One curious PackageInfo element documented by Stéphane Sudre is the dont-obsolete
element. As its name might suggest, “obsoleting” seems to be responsible for removing these files that are no longer present in upgraded package versions.
A real-world example: We recently had an internal support package included in our thin deployment image, one of whose payload items contained a template configuration file that was modified later as part of our DeployStudio workflow. I updated this support package with newer versions of unrelated components to be imported into Munki to push out to clients automatically, wanted to not overwrite this file when Munki would automatically install the package, and at the same time not remove the old one. The dont-obsolete
element turns out to be one solution to solve this problem within the logic of the package payload itself, without requiring workarounds in postinstall scripts that could potentially cause issues and greater complexity in the long term.
We can use the undocumented (but documented here by Greg Neagle) --info
option for pkgbuild to supply the dont-obsolete
element to be included in the final built PackageInfo
file, using a template PackageInfo
that looks like this:
<pkg-info>
<dont-obsolete>
<file path="/usr/local/bin/my_script"/>
</dont-obsolete>
</pkg-info>
And to build the package:
pkgbuild --identifier my.package.identifier \
--version 2.0 \
--root /my/payload/root \
--info /my/template/pkginfo-file \
my_support_package-2.0.pkg
Assuming the package we’re upgrading uses the same identifier and is a lower version number, this should do what we want, which is to persist the file at /usr/local/bin/my_script
after the installation, even if it’s not included in the 2.0 version of our package.
Instead of using the --info
option, we could also build the package without it, then later use pkgutil with the --expand
option, edit the PackageInfo file manually and finally --flatten
it as I documented in this earlier post on iOS Simulators. This is of course much more work, but is easily automated.
Two asides:
pkgbuild also includes a useful --prior [pkg-path]
option, which will automatically derive the identifier, version and install-location parameters from a package located at pkg-path
. According to the pkgbuild manpage, however, this will convert the version number to an integer and increment it, which may not be what you want.

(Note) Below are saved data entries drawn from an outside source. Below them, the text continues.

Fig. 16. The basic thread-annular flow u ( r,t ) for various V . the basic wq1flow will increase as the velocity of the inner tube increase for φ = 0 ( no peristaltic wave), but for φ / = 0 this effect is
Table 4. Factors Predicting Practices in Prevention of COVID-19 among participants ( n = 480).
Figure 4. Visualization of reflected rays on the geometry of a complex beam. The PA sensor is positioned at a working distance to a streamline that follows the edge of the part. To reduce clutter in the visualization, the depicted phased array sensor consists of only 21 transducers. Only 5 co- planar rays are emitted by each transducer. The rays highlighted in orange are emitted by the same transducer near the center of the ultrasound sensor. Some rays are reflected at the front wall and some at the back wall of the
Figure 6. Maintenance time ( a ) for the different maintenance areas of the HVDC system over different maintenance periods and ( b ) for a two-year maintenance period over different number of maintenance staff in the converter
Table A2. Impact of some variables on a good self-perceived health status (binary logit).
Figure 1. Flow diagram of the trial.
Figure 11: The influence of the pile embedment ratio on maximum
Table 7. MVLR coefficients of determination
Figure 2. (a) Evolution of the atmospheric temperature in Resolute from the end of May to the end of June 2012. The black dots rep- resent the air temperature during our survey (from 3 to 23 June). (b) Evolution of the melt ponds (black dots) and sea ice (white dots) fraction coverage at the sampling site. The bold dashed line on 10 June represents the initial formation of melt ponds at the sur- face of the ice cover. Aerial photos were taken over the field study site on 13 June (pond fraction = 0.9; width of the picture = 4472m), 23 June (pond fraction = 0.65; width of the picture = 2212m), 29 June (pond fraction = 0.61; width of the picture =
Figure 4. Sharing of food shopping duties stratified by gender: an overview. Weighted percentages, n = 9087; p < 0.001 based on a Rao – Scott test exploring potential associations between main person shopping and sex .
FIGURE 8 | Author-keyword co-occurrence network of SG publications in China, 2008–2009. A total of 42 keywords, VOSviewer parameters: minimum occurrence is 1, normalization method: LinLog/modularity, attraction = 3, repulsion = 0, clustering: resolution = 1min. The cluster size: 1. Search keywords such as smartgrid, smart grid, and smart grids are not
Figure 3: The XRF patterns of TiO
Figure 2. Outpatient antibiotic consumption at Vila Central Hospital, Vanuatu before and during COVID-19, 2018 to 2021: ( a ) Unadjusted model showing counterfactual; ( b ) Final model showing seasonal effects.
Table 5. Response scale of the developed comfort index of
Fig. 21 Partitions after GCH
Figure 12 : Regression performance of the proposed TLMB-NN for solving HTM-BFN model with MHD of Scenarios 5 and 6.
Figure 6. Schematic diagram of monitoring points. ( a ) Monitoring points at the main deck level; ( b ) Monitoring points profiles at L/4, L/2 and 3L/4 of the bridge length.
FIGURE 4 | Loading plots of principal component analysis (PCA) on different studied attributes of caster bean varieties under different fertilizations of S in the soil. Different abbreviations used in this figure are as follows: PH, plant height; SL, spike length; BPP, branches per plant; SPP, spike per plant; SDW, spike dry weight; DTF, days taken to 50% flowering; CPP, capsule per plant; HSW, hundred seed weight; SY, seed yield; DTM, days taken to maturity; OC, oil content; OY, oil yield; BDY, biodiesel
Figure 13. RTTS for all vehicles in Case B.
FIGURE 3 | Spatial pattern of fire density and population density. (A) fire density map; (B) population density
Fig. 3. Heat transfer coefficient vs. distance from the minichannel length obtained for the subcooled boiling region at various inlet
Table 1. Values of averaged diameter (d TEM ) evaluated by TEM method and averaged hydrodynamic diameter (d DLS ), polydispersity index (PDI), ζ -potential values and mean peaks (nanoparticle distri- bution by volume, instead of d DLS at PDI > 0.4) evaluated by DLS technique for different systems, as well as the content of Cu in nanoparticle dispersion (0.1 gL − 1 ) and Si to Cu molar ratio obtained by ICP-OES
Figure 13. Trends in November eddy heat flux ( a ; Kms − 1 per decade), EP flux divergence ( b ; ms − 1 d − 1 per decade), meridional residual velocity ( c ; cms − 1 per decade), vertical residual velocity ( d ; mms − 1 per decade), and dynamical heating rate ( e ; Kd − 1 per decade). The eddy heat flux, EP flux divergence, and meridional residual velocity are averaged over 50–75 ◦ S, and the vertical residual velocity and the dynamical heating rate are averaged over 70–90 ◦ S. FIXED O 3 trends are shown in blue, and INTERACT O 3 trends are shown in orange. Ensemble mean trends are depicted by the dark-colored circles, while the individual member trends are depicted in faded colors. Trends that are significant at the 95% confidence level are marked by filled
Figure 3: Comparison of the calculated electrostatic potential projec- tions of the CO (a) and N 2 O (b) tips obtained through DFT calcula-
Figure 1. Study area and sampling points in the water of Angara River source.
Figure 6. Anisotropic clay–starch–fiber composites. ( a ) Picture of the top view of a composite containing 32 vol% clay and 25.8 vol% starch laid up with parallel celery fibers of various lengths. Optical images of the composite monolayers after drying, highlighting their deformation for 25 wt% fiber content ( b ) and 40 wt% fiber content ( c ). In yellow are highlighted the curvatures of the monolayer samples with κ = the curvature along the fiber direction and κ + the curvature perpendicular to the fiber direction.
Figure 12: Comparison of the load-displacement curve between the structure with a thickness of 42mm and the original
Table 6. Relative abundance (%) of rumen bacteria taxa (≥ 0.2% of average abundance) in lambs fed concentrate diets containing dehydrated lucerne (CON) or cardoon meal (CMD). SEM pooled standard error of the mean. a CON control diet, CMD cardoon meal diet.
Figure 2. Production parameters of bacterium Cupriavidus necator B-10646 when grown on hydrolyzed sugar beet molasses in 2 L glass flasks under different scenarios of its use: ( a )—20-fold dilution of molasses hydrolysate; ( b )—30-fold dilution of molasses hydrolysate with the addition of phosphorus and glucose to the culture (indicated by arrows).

Also, there are some exceptions to when files are actually “obsoleted”. For example, removing old files will not necessarily occur if the PackageInfo
file has bundle-version
elements defined, which would happen if one is packaging, for example, an application bundle. Using pkgbuild with the --root
option will perform some analysis on the contents to extract bundle versions and place these in the PackageInfo
file. Look into the --analyze
and --component-plist
plist options in the pkgbuild manpage to customize these further. Managing bundle metadata with the pkgbuild and productbuild tools is quite a bit more advanced, so the example in this post is mainly useful for application/site-specific data in simple files.